Une option suggérée par les médecins était une incitation prématurée, essentiellement un avortement, a déclaré Dorbert.

Dorbert et son mari avaient le cœur brisé. Ils ont décidé que l’avortement était l’option la plus sûre.

Au Lakeland Regional Health, a-t-elle déclaré, on lui a dit que son opération chirurgicale devrait être approuvée par l'administration de l'hôpital et ses avocats puisque la Floride avait promulgué cette année-là sa restriction à l'avortement de 15 semaines.

La loi de Floride sur l'avortement prévoit une exemption si deux médecins certifient par écrit qu'un fœtus présente une anomalie fœtale mortelle et n'a pas atteint la viabilité. Mais un mois s'est écoulé avant qu'elle obtienne une réponse dans son cas. Son médecin lui a dit que l'hôpital ne pensait pas pouvoir légalement pratiquer cette procédure et qu'elle devrait porter le bébé jusqu'à terme, a déclaré Dorbert.

Lakeland Regional Health n’a pas répondu aux appels et courriels répétés sollicitant des commentaires.

Le gynécologue de Dorbert lui avait mentionné que certaines femmes voyageaient pour avorter. Mais Dorbert a déclaré qu'elle ne pouvait pas se permettre le voyage et craignait d'enfreindre la loi en quittant l'État.

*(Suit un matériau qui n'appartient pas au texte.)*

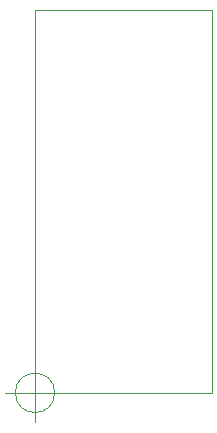
<source format=gm1>
G04 #@! TF.GenerationSoftware,KiCad,Pcbnew,(5.1.8)-1*
G04 #@! TF.CreationDate,2021-01-24T13:56:55+09:00*
G04 #@! TF.ProjectId,USB-Audio-PCM2906,5553422d-4175-4646-996f-2d50434d3239,rev?*
G04 #@! TF.SameCoordinates,Original*
G04 #@! TF.FileFunction,Profile,NP*
%FSLAX46Y46*%
G04 Gerber Fmt 4.6, Leading zero omitted, Abs format (unit mm)*
G04 Created by KiCad (PCBNEW (5.1.8)-1) date 2021-01-24 13:56:55*
%MOMM*%
%LPD*%
G01*
G04 APERTURE LIST*
G04 #@! TA.AperFunction,Profile*
%ADD10C,0.050000*%
G04 #@! TD*
G04 APERTURE END LIST*
D10*
X142666666Y-122400000D02*
G75*
G03*
X142666666Y-122400000I-1666666J0D01*
G01*
X138500000Y-122400000D02*
X143500000Y-122400000D01*
X141000000Y-119900000D02*
X141000000Y-124900000D01*
X141000000Y-90000000D02*
X141000000Y-122400000D01*
X156000000Y-90000000D02*
X141000000Y-90000000D01*
X156000000Y-122400000D02*
X156000000Y-90000000D01*
X141000000Y-122400000D02*
X156000000Y-122400000D01*
M02*

</source>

À 37 semaines, les médecins ont accepté d'induire Dorbert. Elle s'est présentée à l'hôpital régional de Lakeland en mars 2023 et, après un travail long et douloureux, a donné naissance à un garçon nommé Milo.

« Quand il est né, il était bleu ; il n'ouvrait pas les yeux ; il ne pleurait pas », a-t-elle déclaré. « Le seul son que vous entendiez était celui de son souffle de temps en temps. »

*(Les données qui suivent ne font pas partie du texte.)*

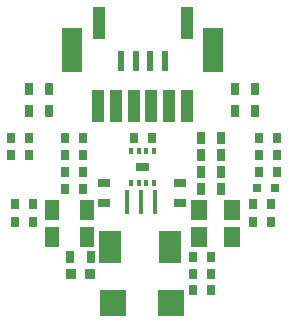
<source format=gtp>
G04*
G04 #@! TF.GenerationSoftware,Altium Limited,Altium Designer,21.4.1 (30)*
G04*
G04 Layer_Color=8421504*
%FSLAX44Y44*%
%MOMM*%
G71*
G04*
G04 #@! TF.SameCoordinates,B5D191E2-0800-4242-8A0F-E0629761C544*
G04*
G04*
G04 #@! TF.FilePolarity,Positive*
G04*
G01*
G75*
%ADD15R,0.7000X0.9000*%
%ADD16R,0.8000X1.0000*%
%ADD17R,1.0000X0.8000*%
%ADD18R,1.1500X1.8200*%
%ADD19R,0.8900X0.9300*%
%ADD20R,0.8000X0.8000*%
%ADD21R,0.3000X0.5250*%
%ADD22R,1.0000X2.7000*%
%ADD23R,0.6000X1.7000*%
%ADD24R,1.0000X2.7000*%
%ADD25R,1.8000X3.8000*%
%ADD26R,0.4000X2.0000*%
%ADD27R,1.3800X1.8200*%
%ADD28R,2.2000X2.3000*%
%ADD29R,1.9050X2.7940*%
G36*
X158208Y147040D02*
X147207D01*
Y153540D01*
X158208D01*
Y147040D01*
D02*
G37*
D15*
X160500Y175000D02*
D03*
X145500D02*
D03*
X102331Y132000D02*
D03*
X87330D02*
D03*
X102331Y175000D02*
D03*
X87330D02*
D03*
X102331Y160667D02*
D03*
X87330D02*
D03*
X210700Y45720D02*
D03*
X195700D02*
D03*
X246300Y104000D02*
D03*
X261301D02*
D03*
X45000D02*
D03*
X60000D02*
D03*
X266500Y146334D02*
D03*
X251500D02*
D03*
X56500Y160667D02*
D03*
X41500D02*
D03*
X56500Y175000D02*
D03*
X41500D02*
D03*
X87330Y146333D02*
D03*
X102331D02*
D03*
X266500Y160667D02*
D03*
X251500D02*
D03*
Y175000D02*
D03*
X266500D02*
D03*
X261301Y118500D02*
D03*
X246300D02*
D03*
X60000D02*
D03*
X45000D02*
D03*
X195700Y73660D02*
D03*
X210700D02*
D03*
Y59690D02*
D03*
X195700D02*
D03*
D16*
X231500Y216000D02*
D03*
X248500D02*
D03*
X231500Y198000D02*
D03*
X248500D02*
D03*
X56500Y216000D02*
D03*
X73500D02*
D03*
X56500Y198000D02*
D03*
X73500D02*
D03*
X91830Y73660D02*
D03*
X108830D02*
D03*
X219200Y132000D02*
D03*
X202200D02*
D03*
X219200Y146334D02*
D03*
X202200D02*
D03*
Y160667D02*
D03*
X219200D02*
D03*
X202200Y175000D02*
D03*
X219200D02*
D03*
D17*
X120000Y136500D02*
D03*
Y119500D02*
D03*
X184999Y136500D02*
D03*
Y119500D02*
D03*
D18*
X106080Y91400D02*
D03*
X76380D02*
D03*
X106080Y113900D02*
D03*
X76380D02*
D03*
D19*
X108030Y59690D02*
D03*
X92630D02*
D03*
D20*
X265000Y132250D02*
D03*
X250000D02*
D03*
D21*
X149458Y163915D02*
D03*
X155957D02*
D03*
X142957D02*
D03*
X162457D02*
D03*
X142957Y136665D02*
D03*
X149458D02*
D03*
X155957D02*
D03*
X162457D02*
D03*
D22*
X190500Y272000D02*
D03*
X116000D02*
D03*
D23*
X159500Y240000D02*
D03*
X172000D02*
D03*
X147000D02*
D03*
X134500D02*
D03*
D24*
X190358Y201930D02*
D03*
X175357D02*
D03*
X160357D02*
D03*
X145358D02*
D03*
X130357D02*
D03*
X115358D02*
D03*
D25*
X212858Y248930D02*
D03*
X92857D02*
D03*
D26*
X163406Y120460D02*
D03*
X151406D02*
D03*
X139406D02*
D03*
D27*
X201100Y113900D02*
D03*
X228480D02*
D03*
X201100Y91400D02*
D03*
X228480D02*
D03*
D28*
X177040Y35370D02*
D03*
X128040D02*
D03*
D29*
X125730Y82360D02*
D03*
X176530D02*
D03*
M02*

</source>
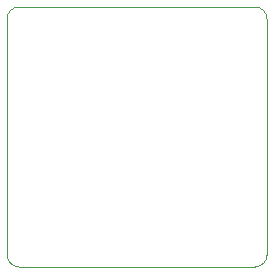
<source format=gbr>
%TF.GenerationSoftware,KiCad,Pcbnew,7.0.7*%
%TF.CreationDate,2024-07-11T11:51:31-04:00*%
%TF.ProjectId,attiny412_breakout,61747469-6e79-4343-9132-5f627265616b,1.0*%
%TF.SameCoordinates,Original*%
%TF.FileFunction,Profile,NP*%
%FSLAX46Y46*%
G04 Gerber Fmt 4.6, Leading zero omitted, Abs format (unit mm)*
G04 Created by KiCad (PCBNEW 7.0.7) date 2024-07-11 11:51:31*
%MOMM*%
%LPD*%
G01*
G04 APERTURE LIST*
%TA.AperFunction,Profile*%
%ADD10C,0.100000*%
%TD*%
G04 APERTURE END LIST*
D10*
X158590000Y-112052892D02*
G75*
G03*
X159590000Y-111052894I2J999998D01*
G01*
X138590000Y-90052896D02*
G75*
G03*
X137590000Y-91052894I-2J-999998D01*
G01*
X137590000Y-111052894D02*
G75*
G03*
X138590000Y-112052894I1000000J0D01*
G01*
X138590000Y-90052894D02*
X158590000Y-90052894D01*
X159589998Y-91052894D02*
G75*
G03*
X158590000Y-90052894I-999998J2D01*
G01*
X159590000Y-91052894D02*
X159590000Y-111052894D01*
X137590000Y-111052894D02*
X137590000Y-91052894D01*
X158590000Y-112052894D02*
X138590000Y-112052894D01*
M02*

</source>
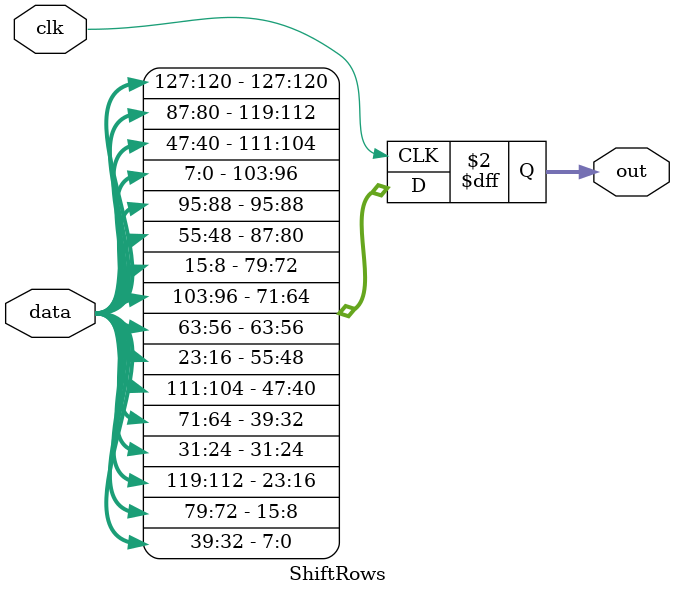
<source format=v>
`timescale 1ns / 1ps
module ShiftRows(clk,data,out);
		input clk;
		input [127:0] data;
		output reg[127:0] out;
		
		reg [127:0]temp;
//		reg [31:0] row[3:0];
		
always@(posedge clk)
begin

	temp = data;
	
	out = {temp[127:120], temp[87:80], temp[47:40], temp[7:0], 
				temp[95:88], temp[55:48], temp[15:8], temp[103:96], 
				temp[63:56], temp[23:16], temp[111:104], temp[71:64], 
				temp[31:24], temp[119:112], temp[79:72], temp[39:32]};


/*	{row[3], row[2], row[1], row[0]} = data;

		row[1] = {row[1][23:0], row[1][31:24]};
      row[2] = {row[2][15:0], row[2][31:16]};
      row[3] = {row[3][7:0], row[3][31:8]};
	
	out = {row[3], row[2], row[1], row[0]};*/
	
	/*row[0] = {data[127:120], data[95:88], data[63:56], data[31:24]};
	row[1] = {data[87:80], data[55:48], data[26:16], data[119:112]};
	row[2] = {data[47:40], data[15:8], data[111:104], data[79:72]};
	row[3] = {data[7:0], data[103:96], data[71:64], data[39:32]};
	
	out[127:96] = {row[0][31:24], row[1][31:24], row[2][31:24], row[3][31:24]};
	out[95:64] = {row[0][23:16], row[1][23:16], row[2][23:16], row[3][23:16]};
	out[63:32] = {row[0][15:8], row[1][15:8], row[2][15:8], row[3][15:8]};
	out[31:0] = {row[0][7:0], row[1][7:0], row[2][7:0], row[3][7:0]};*/
	
end
endmodule

//blocking sped = 775.194MHZ
//non-blocking speed = 264.480MHz	<-- not working
</source>
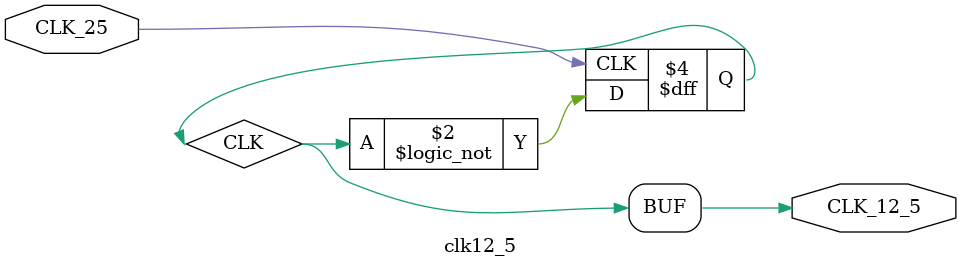
<source format=v>
module clk12_5(
input wire CLK_25,
output CLK_12_5
);

reg CLK=0;
assign CLK_12_5=CLK;

always @(posedge CLK_25)
begin
	CLK=!CLK;
end 
endmodule

</source>
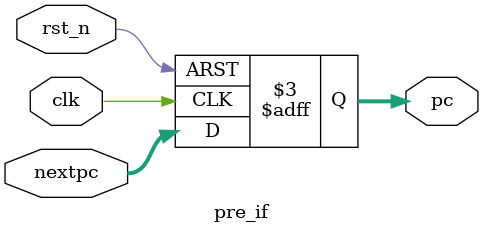
<source format=v>
`include "include.h"

module pre_if (
	 input  	clk    // Clock
	,input  	rst_n

	,input  	[31:0] nextpc
	,output reg [31:0] pc
);



always @(posedge clk or negedge rst_n) begin
	// 2022/3/20 21:41:12
	// 初始化位置应该是可以选择的
	if (rst_n == 1'b0)
		pc <= 0;
	else
		pc <= nextpc;
end


endmodule

</source>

Elle et son mari tenaient Milo à tour de rôle. Ils lui lisent un livre sur une mère ours polaire qui dit à son ourson qu'elle les aimera toujours. Ils ont chanté « Three Little Birds » de Bob Marley et des Wailers à Milo avec son refrain selon lequel « tout ira bien ».

Milo est mort dans les bras de sa mère 93 minutes après sa naissance.

Un an plus tard, Dorbert est toujours aux prises avec l'angoisse. Le chagrin est encore « lourd » certains jours, dit-elle.

Elle et son mari ont discuté d'essayer d'avoir un autre enfant, mais les lois de Floride sur l'avortement la font se méfier d'une autre grossesse avec des complications.

« Cela vous met en colère et vous frustre. Je n'ai pas pu obtenir les soins de santé dont j'avais besoin et que mes médecins m'ont conseillés », a-t-elle déclaré. « Je sais que je ne peux pas revivre ce que j'ai vécu. »

Cet article a été réimprimé de khn.org, une salle de rédaction nationale qui produit un journalisme approfondi sur les questions de santé et qui constitue l'un des principaux programmes opérationnels de KFF – la source indépendante de recherche, de sondages et de journalisme sur les politiques de santé.